Ingredients for 4 servings:
- 1 small head of pointed cabbage
- 250 g Cabanossi
- n. B. Oil
- 500 g potato dumplings
- e.g. salt and pepper
- n. B. Nutmeg
- n. B. cheese, grated
- 2 tbsp butter
- 1 ½ tbsp flour
- 400 ml milk
- e.g. salt and pepper
- 4 tbsp honey
- 3 tbsp mustard
Instructions
Working time approx. 30 minutes; Cooking/baking time approx. 30 minutes; Total time approx. 1 hour
with honey-mustard sauce and Cabanossi
Remove the outer leaves from the pointed cabbage, remove the stalk, and cut the cabbage into bite-sized pieces. Depending on the size of the pointed cabbage, you may not need all of it.
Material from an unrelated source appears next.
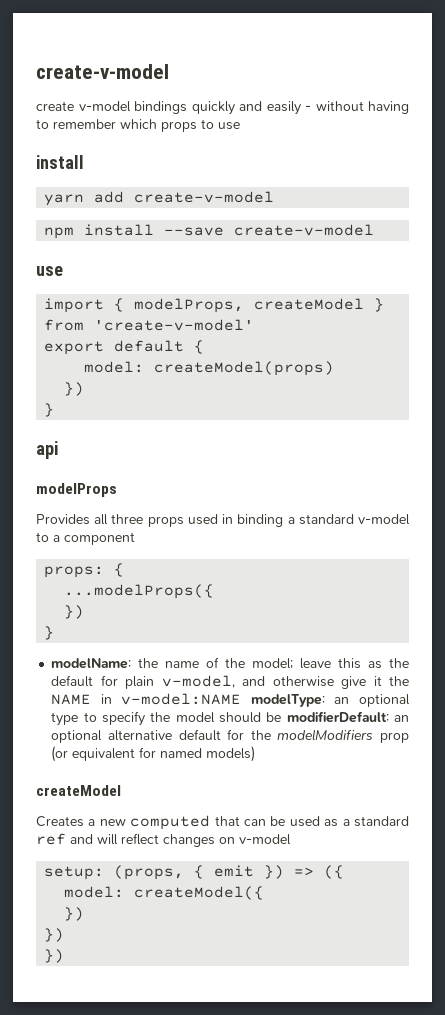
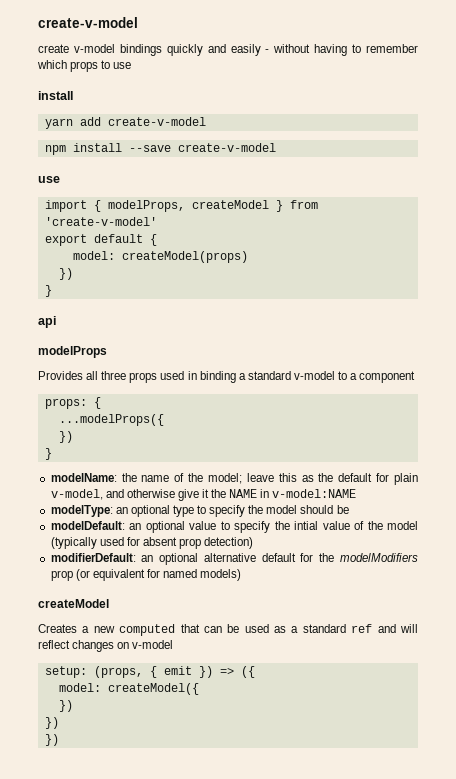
(242, 699) none -> (357, 493) //
(282, 717) none -> [50,521,419,533] [50,537,254,549] // modelDefault: an optional value to specify the intial value of the model (typically used for absent prop detection) //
Slice the Cabanossi and fry briefly in a non-stick pan without oil, then remove and set aside. Add oil to a large pan (you can also use the same pan from the Cabanossi) and fry the potato dumplings all over until lightly browned. Then remove and place in a casserole dish along with the Cabanossi slices. Add the pointed cabbage to the cooking oil, fry gently for about 4 minutes, then season with salt, pepper, and nutmeg. Add to the casserole dish and mix in a little. Melt the butter in a saucepan and sauté the flour until lightly browned. Gradually add the milk, stirring constantly to avoid clumping. Then season thoroughly with salt, pepper, honey, and mustard. Bring to a boil, stirring constantly, and simmer for 3-4 minutes. Pour the sauce evenly over the ingredients in the dish. Sprinkle the cheese on top and bake the casserole at 200°C (top/bottom heat) for about 20 minutes. Tip: You can certainly use diced smoked pork instead of the Cabanossi.